Brooklyn Congressmembers Yvette D. Clarke, Hakeem Jeffries and Nydia Velazquez held a press conference on Friday, warning New Yorkers to remain vigilant in the face of the Trump Administration's threats to immigrant communities.
The lawmakers, who were joined by fellow New York Congressmembers Adriano Espaillat and Gregory Meeks, New York Attorney General Tish James and Public Advocate Jumaane Williams, reminded the public that every New Yorker, regardless of immigration status, has rights and protections, and called for unity in standing up against Trump.
"We are here today to stand up for immigrant communities all across New York State, urging them to remain vigiliant and to understand their rights," said Jeffries. "Donald Trump is the Birther-in-Chief who has been peddling xenophobic poison like a drug dealer peddles dope on the street. We are reassuring our immigrant communities that we stand shoulder to shoulder, pushing back against his unnecessary, unconscionable and un-American deportation regime."
Since the Trump Administration revealed plans to deport more than 2,000 immigrant families in the ten largest U.S. cities, there have been reports of six unsuccessful arrest attempts in Sunset Park, Bay Ridge, Midwood, Harlem, Washington Heights and Far Rockaway, officials said.

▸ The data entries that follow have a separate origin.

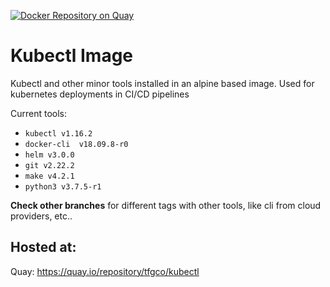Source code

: [![Docker Repository on Quay](https://quay.io/repository/tfgco/kubectl/status "Docker Repository on Quay")](https://quay.io/repository/tfgco/kubectl)

# Kubectl Image

Kubectl and other minor tools installed in an alpine based image. Used for kubernetes deployments in CI/CD pipelines

Current tools:

- `kubectl v1.16.2`
- `docker-cli  v18.09.8-r0`
- `helm v3.0.0`
- `git v2.22.2`
- `make v4.2.1`
- `python3 v3.7.5-r1`

**Check other branches** for different tags with other tools, like cli from cloud providers, etc..

## Hosted at:

Quay: https://quay.io/repository/tfgco/kubectl
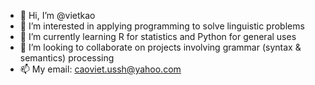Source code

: - 👋 Hi, I’m @vietkao
- 👀 I’m interested in applying programming to solve linguistic problems
- 🌱 I’m currently learning R for statistics and Python for general uses
- 💞️ I’m looking to collaborate on projects involving grammar (syntax & semantics) processing  
- 📫 My email: caoviet.ussh@yahoo.com

<!---
vietkao/vietkao is a ✨ special ✨ repository because its `README.md` (this file) appears on your GitHub profile.
You can click the Preview link to take a look at your changes.
--->
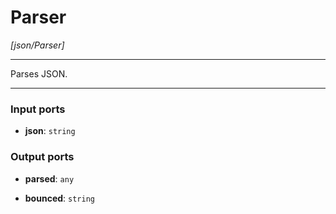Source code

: # Parser

_[json/Parser]_

---

Parses JSON.<br>

---

### Input ports

* __json__: ` string `

### Output ports

* __parsed__: ` any `


* __bounced__: ` string `

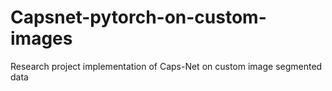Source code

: # Capsnet-pytorch-on-custom-images
Research project implementation of Caps-Net on custom image segmented data  
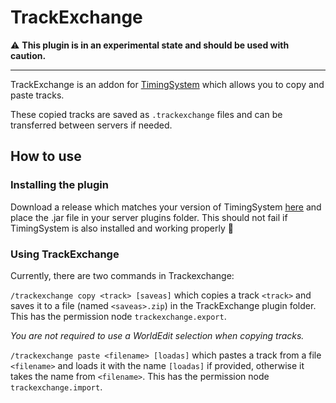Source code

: # TrackExchange
⚠️ **This plugin is in an experimental state and should be used with caution.**
***

TrackExchange is an addon for [TimingSystem](https://github.com/Makkuusen/TimingSystem) which allows you to copy and paste tracks.

These copied tracks are saved as `.trackexchange` files and can be transferred between servers if needed.

## How to use

### Installing the plugin
Download a release which matches your version of TimingSystem [here](https://github.com/Pigalala/TrackExchange/releases) and place the .jar file in your server plugins folder. This should not fail if TimingSystem is also installed and working properly 🙏
### Using TrackExchange
Currently, there are two commands in Trackexchange:

`/trackexchange copy <track> [saveas]` which copies a track `<track>` and saves it to a file (named `<saveas>.zip`) in the TrackExchange plugin folder. This has the permission node `trackexchange.export`.

_You are not required to use a WorldEdit selection when copying tracks._

`/trackexchange paste <filename> [loadas]` which pastes a track from a file `<filename>` and loads it with the name `[loadas]` if provided, otherwise it takes the name from `<filename>`. This has the permission node `trackexchange.import`.
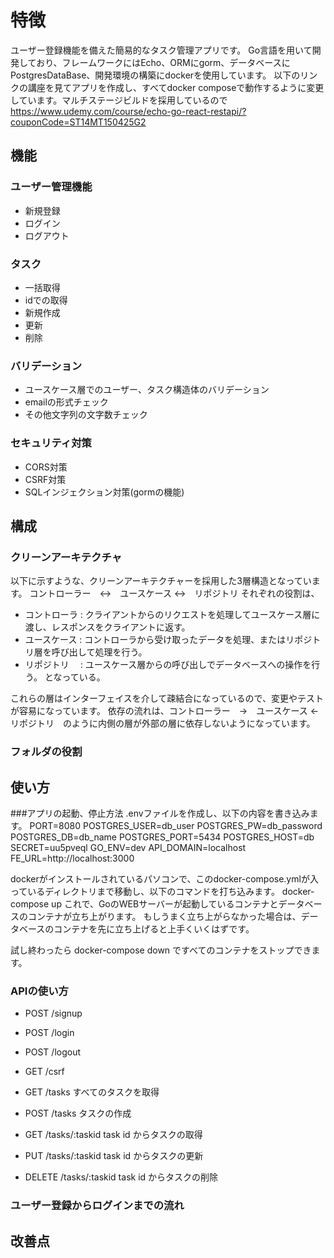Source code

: # 特徴
ユーザー登録機能を備えた簡易的なタスク管理アプリです。
Go言語を用いて開発しており、フレームワークにはEcho、ORMにgorm、データベースにPostgresDataBase、開発環境の構築にdockerを使用しています。
以下のリンクの講座を見てアプリを作成し、すべてdocker composeで動作するように変更しています。マルチステージビルドを採用しているので
https://www.udemy.com/course/echo-go-react-restapi/?couponCode=ST14MT150425G2

## 機能
### ユーザー管理機能
- 新規登録
- ログイン
- ログアウト

### タスク
- 一括取得
- idでの取得
- 新規作成
- 更新
- 削除

### バリデーション
- ユースケース層でのユーザー、タスク構造体のバリデーション
- emailの形式チェック
- その他文字列の文字数チェック

### セキュリティ対策
- CORS対策
- CSRF対策
- SQLインジェクション対策(gormの機能)

## 構成
### クリーンアーキテクチャ
以下に示すような、クリーンアーキテクチャーを採用した3層構造となっています。
コントローラー　<->　ユースケース <->　リポジトリ
それぞれの役割は、
- コントローラ : クライアントからのリクエストを処理してユースケース層に渡し、レスポンスをクライアントに返す。
- ユースケース : コントローラから受け取ったデータを処理、またはリポジトリ層を呼び出して処理を行う。
- リポジトリ 　: ユースケース層からの呼び出しでデータベースへの操作を行う。
となっている。

これらの層はインターフェイスを介して疎結合になっているので、変更やテストが容易になっています。
依存の流れは、コントローラー　->　ユースケース <-　リポジトリ　のように内側の層が外部の層に依存しないようになっています。

### フォルダの役割

## 使い方
###アプリの起動、停止方法
.envファイルを作成し、以下の内容を書き込みます。
PORT=8080
POSTGRES_USER=db_user
POSTGRES_PW=db_password
POSTGRES_DB=db_name
POSTGRES_PORT=5434
POSTGRES_HOST=db
SECRET=uu5pveql
GO_ENV=dev
API_DOMAIN=localhost
FE_URL=http://localhost:3000

dockerがインストールされているパソコンで、このdocker-compose.ymlが入っているディレクトリまで移動し、以下のコマンドを打ち込みます。
docker-compose up
これで、GoのWEBサーバーが起動しているコンテナとデータベースのコンテナが立ち上がります。
もしうまく立ち上がらなかった場合は、データベースのコンテナを先に立ち上げると上手くいくはずです。

試し終わったら docker-compose down ですべてのコンテナをストップできます。

### APIの使い方
- POST /signup
- POST /login
- POST /logout
- GET /csrf

- GET    /tasks  すべてのタスクを取得
- POST   /tasks  タスクの作成
- GET    /tasks/:taskid  task id からタスクの取得
- PUT    /tasks/:taskid  task id からタスクの更新
- DELETE /tasks/:taskid  task id からタスクの削除

### ユーザー登録からログインまでの流れ

## 改善点
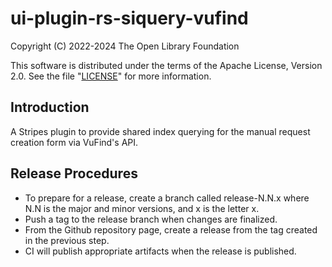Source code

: # ui-plugin-rs-siquery-vufind

Copyright (C) 2022-2024 The Open Library Foundation

This software is distributed under the terms of the Apache License,
Version 2.0. See the file "[LICENSE](LICENSE)" for more information.

## Introduction

A Stripes plugin to provide shared index querying for the manual request creation form via VuFind's API.

## Release Procedures
* To prepare for a release, create a branch called release-N.N.x where N.N is the major and minor versions, and x is the letter x.
* Push a tag to the release branch when changes are finalized.
* From the Github repository page, create a release from the tag created in the previous step.
* CI will publish appropriate artifacts when the release is published.
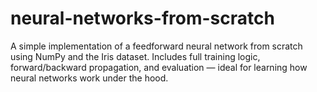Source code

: # neural-networks-from-scratch
A simple implementation of a feedforward neural network from scratch using NumPy and the Iris dataset. Includes full training logic, forward/backward propagation, and evaluation — ideal for learning how neural networks work under the hood.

Brooklyn alone is home to nearly 950,000 foreign-born residents—nearly 40 percent of the borough's population; it is estimated that close to 190,000 of them are undocumented.
"The New York metro area has the biggest population of undocumented immigrants in the country," said Clarke. "They pay taxes and make a positive contribution to our economy. Our Bigot-in-Chief and his lackeys in his administration initiated these ICE raids to terrorize and intimidate valued members of our community. I appeal to all New Yorkers, particularly those of us who do have franchise in America, that we stand in unity to support our immigrant families."
Officials emphasized that New Yorkers don't need to open their doors without a search warrant signed by a judge; that they have the right to remain silent and request a lawyer; and that there are resources available to them, including the mayor's office, the attorney general and advocate groups.
James said that her office is looking into whether legal action can be taken against the Trump Administration over the raids.
"His efforts are not working because we are coordinated," she said. "My office is carefully monitoring the situation, and I ensure you that we are assessing our legal options as we go forward. We have strong executive orders in the State of New York to prevent federal authorities using state resources and facilities to further immigration enforcement. I will not hesitate to use those executive orders and other laws to ensure that individuals are protected."
Meanwhile, Clarke told BK Reader that the Dream and Promise Act, legislation she sponsored to give Dreamers and immigrants who fled natural disasters and violent conflicts a pathway to permanent legal status, has passed the house. She also introduced legislation to establish a 9/11-style commission to investigate the treatment of migrants at the immigrant detention facilities at the Southern border; the bill will be on the House floor this week, she said.
"It is important that we get to the bottom of the dysfunction of the Department of Homeland Security," said Clarke. "The way immigrants seeking asylum have been treated has shocked the sensibilities of all Americans. And we need to get to the bottom of this."